Cave isn’t doing any interviews to promote the new record, but that’s not to say he isn’t talking. In fact over the past year he’s been talking more he’s ever done, sending out his weekly Red Hand Files newsletter, poetically and powerfully answering questions – both bizarre and brave – from fans who’ve come to treat him like an existentialist Agony Uncle. This summer Cave has also been taking his marathon In Conversation sessions across Europe and America, the events all pushing the three-hour mark, as he mixes up bare-bones greatest hits from across his career on the grand piano and fields unfiltered questions from the crowd.

This evening the one-man show lands in the home of one of his major influences, country and western – music not just of good boots and nice hats, but also of Cave’s well-trodden territory of death and sex and fire and brimstone. Unsurprisingly for a night which begins with one of the greatest love songs ever written (‘The Ship Song’), it’s an emotional rollercoaster, with Cave cracking wise one minute (when asked about becoming a vegetarian he states ,“I would be vegan, it’s just that the shoes are so fucking bad”) and ruminating on addiction, personal tragedy, cancel culture and the nature of evil the next.

Every song he plays is a triumph. There’s Grinderman’s ‘Palaces of Montezuma’, which takes on a rambunctious ragtime energy, and ‘Love Letter’, which twinkles with a beautiful kind of pain. And then there’s the yearning ‘Jubilee Street’, perhaps the most majestic song of the Bad Seeds’ entire back catalogue, and an extra doomy take on Leonard Cohen’s ‘Avalanche’. For all those songs’ greatness, though, tonight isn’t about the music. It’s about getting inside the mind of the man behind it – a rare thing for a fan to experience first-hand.

Eloquent and charming, witty and gracious, Cave is as good on the things he hates as the things he loves. When asked if political correctness affects art negatively, it’s not a shock to hear the man who broke the mainstream by singing about murdering Kylie agree. “It affects us all – it’s acting as something very, very damaging to the creative process. But it’s also gotten rid of a lot of bullshit too… PC culture has turned into a bit of a rapacious animal which is not good for the creative process.” When it comes to people’s past comments being dragged up from the bowels of the internet, he is just as firm. “We need to forget the stupid things we did when we were young, or simply forget, which is one thing PC culture does not do.”

He is passionate, too, when he talks about friend and former collaborator Shane MacGowan, calling him “simply the best of the lot of us”. Cave explains that he used to go round to the Pogues frontman’s house and find him watching non-stop violent movies on TV, adding that he once found the lyrics to an unreleased song called ‘St John of God’ in a pile of rubbish. “I cried in front of him when I read it.

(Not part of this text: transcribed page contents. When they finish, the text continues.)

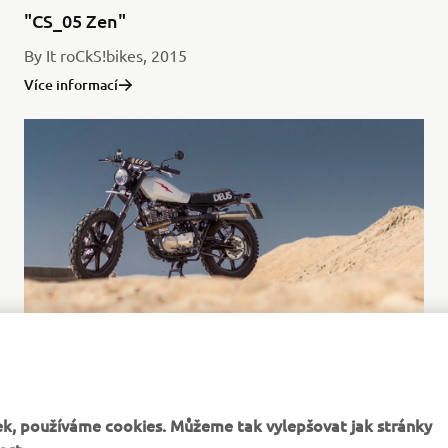
"CS_05 Zen"
By It roCkS!bikes, 2015
Více informací
"Lightning"
By Deus Ex Machina, 2014
k, používáme cookies. Můžeme tak vylepšovat jak stránky
Více informací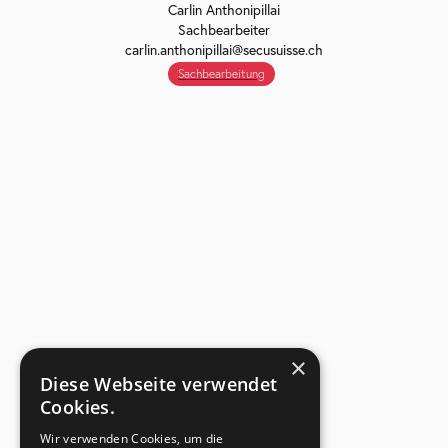
Carlin Anthonipillai
Sachbearbeiter
carlin.anthonipillai@secusuisse.ch
Sachbearbeitung
×
Diese Webseite verwendet
Cookies.
Wir verwenden Cookies, um die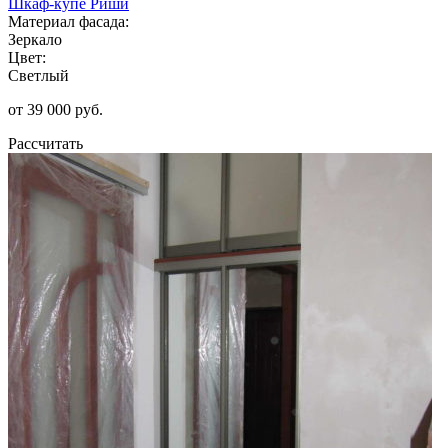
Шкаф-купе Риши
Материал фасада:
Зеркало
Цвет:
Светлый
от 39 000 руб.
Рассчитать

It was the most beautiful lyric I’d ever read, and he’d just chucked it in the bin. So God knows what else slipped through the net.” He also expresses frustration with his song Red Right Hand, which “follows me around like a junkyard dog”, and a love for Snoop Dogg’s recent cover of the song that everyone now knows thanks to ‘Peaky Blinders’, saying: “Of all the versions, his is the one that I had a giant smile on my face after. He didn’t perform it with great reverence, he just fucked around with it and reignited my love for that song.”

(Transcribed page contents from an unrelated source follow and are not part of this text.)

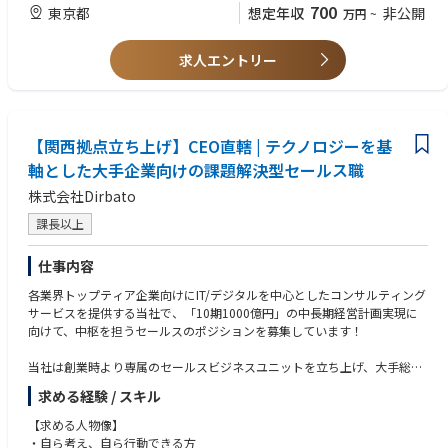
って明確に伝えることができる方
ーが、データ活用支援（分析支援、基盤構築支援、組織作り支援、育成支
700
東京都
想定年収
非公開
万円
~
ます。
援、ガバナンス構築支援など）と自社プロダクトの開発・提供を行ってお
社会へのポジティブなインパクトをさらに拡げていくために既存サービス
▼歓迎スキル
ります。社内にはAI・データ分析組織をゼロから立ち上げてきたメンバー
の増強に加え、新規サービスの拡充を加速させるフェーズにきています。
・他部門との連携を円滑にできる方
求人エントリー
や、高度なデータ分析技術を用いて大きな価値を生み出すAI・機械学習モ
デルの開発を行ってきたメンバー、多数のユーザーに利用されている有名
【私たちのチームについて】
▼求める人物像・ミッション、ビジョン、バリューへの共感（社会課題の
アプリケーションの中核機能の実装を担ってきたメンバーなどが多く在籍
クリエイティブ本部は現在22名（Communication Design3名、DTPチー
クリエイティブによる解決に意義を感じる方）
しております。なお、同社が自社開発をしている生成AIを活用したプロダ
ム9名、校正チーム10名）、3つのファンクションチームによって構成され
・独創的であり、好奇心旺盛、積極的な方
クトが評価され日本経済新聞「活躍が期待されるAIスタートアップ」に選
ており、「行動変容を起こす、クリエイティブなコミュニケーションを創
【関西拠点立ち上げ】CEO直轄 | テクノロジーを基
・クリエイティブの力で社会を良くしたい/貢献したいという熱い想いを
定されました。
りだす」というミッションのもと、社内制作部門として関連部署と連携し
持っている方
軸とした大手企業向けの課題解決型セールス職
ながら、競争優位性のあるコミュニケーション開発力とサービスの安定供
・新しい知識を吸収し、学びへの意欲と向上心がある方
株式会社Dirbato
給を実現する役割りを担っています。
・成長を続ける組織で、共にチームと仕組みを作ることにやりがいを感じ
＜魅力ポイント＞
る方
課長以上
◤プロジェクトの魅力◢
【業務内容】
・マネジメントが好きでメンバーに向き合ってくれる方
・ビジネスインパクトの大きい分析案件に携われる
社内開発チームにはクリエイティブの他、戦略立案するコミュニケーショ
・チームワークを大事にし、周囲の人たちに対して貢献しようとするホス
・プロフィットセンターとしてのデータ分析部門で、事業価値に直結する
仕事内容
ンディベロップメント（ComDev）やDXチームがあり、事業成長目的の新
ピタリティを持っている方
成果を出せる
規サービス開発や自治体からの要望を受けて関連部署と協力し、意図や目
各業界トップティア企業向けにIT/デジタルを中心としたコンサルティング
・強いコネクションと高難度な課題解決に取り組める
的に合わせて、独創性のあるコミュニケーション・コンセプトやアイディ
サービスを提供する当社で、「10期1000億円」の中長期経営計画実現に
アを作成し、プロジェクトをリードします。
向けて、中枢を担うセールスのポジションを募集しています！
◤組織とカルチャー◢
社内デザイナーや外部コラボレーション先へのディレクションと、ブリー
・CTO自らが事業部長を兼任し、役職を超えたフラットなコミュニケーシ
フから最終的なアウトプットまで、クリエイティブの成果物を牽引しま
当社は創業時より専属のセールスビジネスユニットを立ち上げ、大手総合
ョンが特徴
す。
コンサルファームのトップセールス4名を中心に営業戦略立案～実行まで
・全社定例・部門横断の情報共有や交流会によりオープンな連携環境
・自治体向けコミュニケーションの企画・開発（キーコピーやキービジュ
求める経験 / スキル
を実行することで、急成長する当社事業を牽引してきました。関西支社立
・社内イベント（スポーツ大会・屋形船・シアター会など）で活発なチー
アル、撮影ディレクション、社外プロジェクトマネジメント）
ち上げのフェーズにおいて、当事業における収益の最大化、スピード感を
ム文化
【求める人物像】
・サービスサイト、LP、各種バナーなどのWebプロモーションの企画・開
持ち成長を図るべく、新たに参画いただけるメンバーを募集しています。
・外国籍の方も多く働く環境のため、英語を使用する社内会議の実施。
・自ら考え、自ら行動できる方
発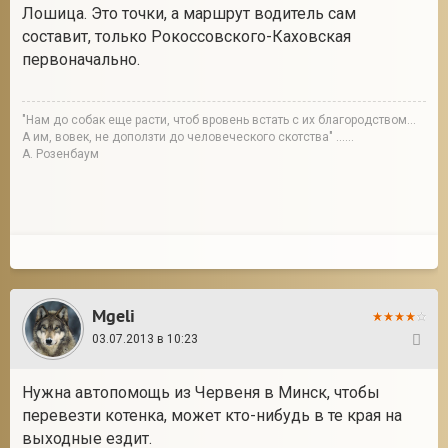
Лошица. Это точки, а маршрут водитель сам
составит, только Рокоссовского-Каховская
первоначально.
"Нам до собак еще расти, чтоб вровень встать с их благородством...
А им, вовек, не доползти до человеческого скотства" ......
А. Розенбаум
Mgeli
03.07.2013 в 10:23
117
Нужна автопомощь из Червеня в Минск, чтобы
перевезти котенка, может кто-нибудь в те края на
выходные ездит.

His funniest answers are the one-liners, which Cave delivers like some louche 1970s stand-up. This seems all the more apt when you take into account the stage dressed with a handful of small, candle-lit tables, with a few lucky fans sat around them as if they were in a basement comedy club rather than a grand theatre. Asked where he gets his immaculate shirts, he fires back: “A gentleman never talks about his tailor.” On what he’s personally doing about climate change he states: “It might look like I’m the orchestra playing on the Titanic as it went down – but I kind of love that orchestra.” On whether he’ll ever bring back his Dig Lazarus Dig era moustache he bristles, “I’m not allowed,” before looking over to the curtain behind which his wife Susie is stood. “It was a fight that I lost.” On remixes of records that have already been released, he is brutal. “If Neil Young ever remixed ‘On The Beach’ I would fucking seek him out and strangle him, because it’s my song!”

The evening is also a chance for fans to give back to the man who gave them so much. Novels, letters and notebooks full of “darkest secrets” are handed over to Cave, who stacks them up on his piano as if he’s arranging the tree on Christmas Eve and promises to read every one. After tonight’s display of empathy and understanding, we don’t doubt him for a second.